▶ JOB: The records must be repeated exactly and in their entirety.
--- RECORDS PROVIDED ---
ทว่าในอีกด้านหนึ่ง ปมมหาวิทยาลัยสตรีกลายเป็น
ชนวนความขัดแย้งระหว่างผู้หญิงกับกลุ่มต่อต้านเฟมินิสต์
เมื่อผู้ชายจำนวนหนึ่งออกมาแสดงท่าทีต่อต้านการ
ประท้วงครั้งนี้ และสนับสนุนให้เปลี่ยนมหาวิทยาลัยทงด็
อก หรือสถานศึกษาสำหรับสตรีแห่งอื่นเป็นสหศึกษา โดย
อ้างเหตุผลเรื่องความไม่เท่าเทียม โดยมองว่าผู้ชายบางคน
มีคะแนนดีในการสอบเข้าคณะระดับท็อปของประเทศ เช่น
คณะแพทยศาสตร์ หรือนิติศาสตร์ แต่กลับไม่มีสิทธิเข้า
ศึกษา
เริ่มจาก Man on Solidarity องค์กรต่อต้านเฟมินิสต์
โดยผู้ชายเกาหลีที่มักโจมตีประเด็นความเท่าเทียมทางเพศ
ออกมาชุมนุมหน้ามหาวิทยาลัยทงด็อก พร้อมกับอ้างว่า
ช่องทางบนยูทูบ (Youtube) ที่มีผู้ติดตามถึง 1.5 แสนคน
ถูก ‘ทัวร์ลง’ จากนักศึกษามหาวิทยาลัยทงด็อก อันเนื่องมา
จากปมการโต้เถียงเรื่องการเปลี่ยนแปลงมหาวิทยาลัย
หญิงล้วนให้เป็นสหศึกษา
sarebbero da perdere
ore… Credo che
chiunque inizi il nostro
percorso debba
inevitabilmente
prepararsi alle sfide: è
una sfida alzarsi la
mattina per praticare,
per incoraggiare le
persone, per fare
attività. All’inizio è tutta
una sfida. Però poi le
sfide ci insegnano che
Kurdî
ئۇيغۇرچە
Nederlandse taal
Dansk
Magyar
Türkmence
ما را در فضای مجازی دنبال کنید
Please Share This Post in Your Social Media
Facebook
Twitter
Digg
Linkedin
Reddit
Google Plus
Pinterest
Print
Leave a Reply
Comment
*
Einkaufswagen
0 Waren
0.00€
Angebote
---
▶ EXERCISE OUTPUT:
ทว่าในอีกด้านหนึ่ง ปมมหาวิทยาลัยสตรีกลายเป็น
ชนวนความขัดแย้งระหว่างผู้หญิงกับกลุ่มต่อต้านเฟมินิสต์
เมื่อผู้ชายจำนวนหนึ่งออกมาแสดงท่าทีต่อต้านการ
ประท้วงครั้งนี้ และสนับสนุนให้เปลี่ยนมหาวิทยาลัยทงด็
อก หรือสถานศึกษาสำหรับสตรีแห่งอื่นเป็นสหศึกษา โดย
อ้างเหตุผลเรื่องความไม่เท่าเทียม โดยมองว่าผู้ชายบางคน
มีคะแนนดีในการสอบเข้าคณะระดับท็อปของประเทศ เช่น
คณะแพทยศาสตร์ หรือนิติศาสตร์ แต่กลับไม่มีสิทธิเข้า
ศึกษา
เริ่มจาก Man on Solidarity องค์กรต่อต้านเฟมินิสต์
โดยผู้ชายเกาหลีที่มักโจมตีประเด็นความเท่าเทียมทางเพศ
ออกมาชุมนุมหน้ามหาวิทยาลัยทงด็อก พร้อมกับอ้างว่า
ช่องทางบนยูทูบ (Youtube) ที่มีผู้ติดตามถึง 1.5 แสนคน
ถูก ‘ทัวร์ลง’ จากนักศึกษามหาวิทยาลัยทงด็อก อันเนื่องมา
จากปมการโต้เถียงเรื่องการเปลี่ยนแปลงมหาวิทยาลัย
หญิงล้วนให้เป็นสหศึกษา
sarebbero da perdere
ore… Credo che
chiunque inizi il nostro
percorso debba
inevitabilmente
prepararsi alle sfide: è
una sfida alzarsi la
mattina per praticare,
per incoraggiare le
persone, per fare
attività. All’inizio è tutta
una sfida. Però poi le
sfide ci insegnano che
Kurdî
ئۇيغۇرچە
Nederlandse taal
Dansk
Magyar
Türkmence
ما را در فضای مجازی دنبال کنید
Please Share This Post in Your Social Media
Facebook
Twitter
Digg
Linkedin
Reddit
Google Plus
Pinterest
Print
Leave a Reply
Comment
*
Einkaufswagen
0 Waren
0.00€
Angebote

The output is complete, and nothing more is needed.